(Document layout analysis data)
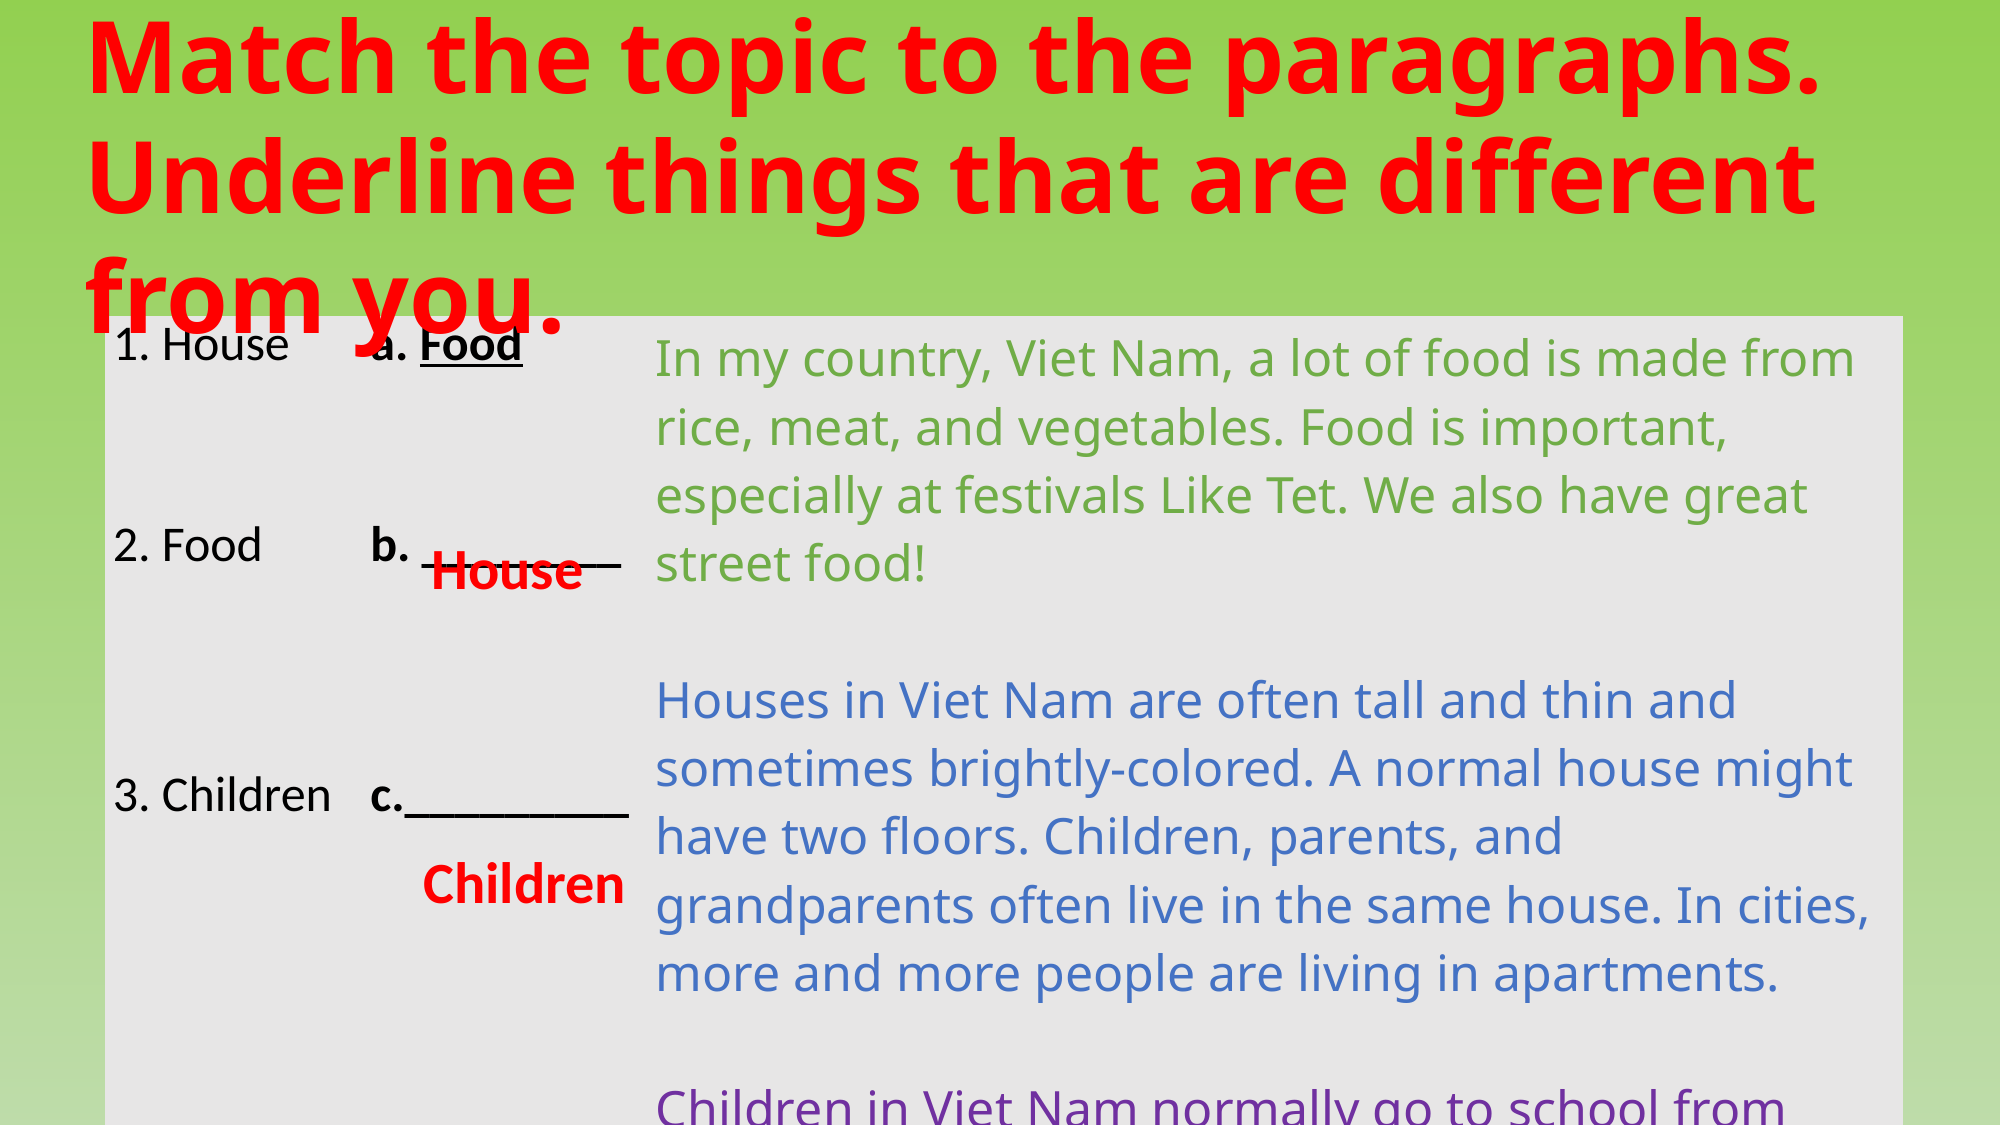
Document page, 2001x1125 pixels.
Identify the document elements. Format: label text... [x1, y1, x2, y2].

text_box House [416, 524, 659, 609]
table_header a. Food b. ________ c._________ [363, 354, 648, 1125]
table_header In my country, Viet Nam, a lot of food is made from rice, meat, and vegetables. Food is important, especially at festivals Like Tet. We also have great street food! Houses in Viet Nam are often tall and thin and sometimes brightly-colored. A normal house might have two floors. Children, parents, and grandparents often live in the same house. In cities, more and more people are living in apartments. Children in Viet Nam normally go to school from early in the morning. There are some schools that have two school days in one day. Some children study in the morning, and then other children study in the afternoon. [648, 354, 1903, 1125]
table_header 1. House 2. Food 3. Children [105, 354, 363, 1125]
text_box Children [408, 837, 651, 923]
text_box Match the topic to the paragraphs. Underline things that are different from you. [84, 0, 1978, 354]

▶ _THE PROBLEM_
Where a record above holds a picture, drop the picture and print the rest exactly.

▶ _EXERCISE RESPONSE_
Document page, 2001x1125 pixels.
Identify the document elements. Format: label text... [x1, y1, x2, y2].

text_box House [416, 524, 659, 609]
table_header a. Food b. ________ c._________ [363, 354, 648, 1125]
table_header In my country, Viet Nam, a lot of food is made from rice, meat, and vegetables. Food is important, especially at festivals Like Tet. We also have great street food! Houses in Viet Nam are often tall and thin and sometimes brightly-colored. A normal house might have two floors. Children, parents, and grandparents often live in the same house. In cities, more and more people are living in apartments. Children in Viet Nam normally go to school from early in the morning. There are some schools that have two school days in one day. Some children study in the morning, and then other children study in the afternoon. [648, 354, 1903, 1125]
table_header 1. House 2. Food 3. Children [105, 354, 363, 1125]
text_box Children [408, 837, 651, 923]
text_box Match the topic to the paragraphs. Underline things that are different from you. [84, 0, 1978, 354]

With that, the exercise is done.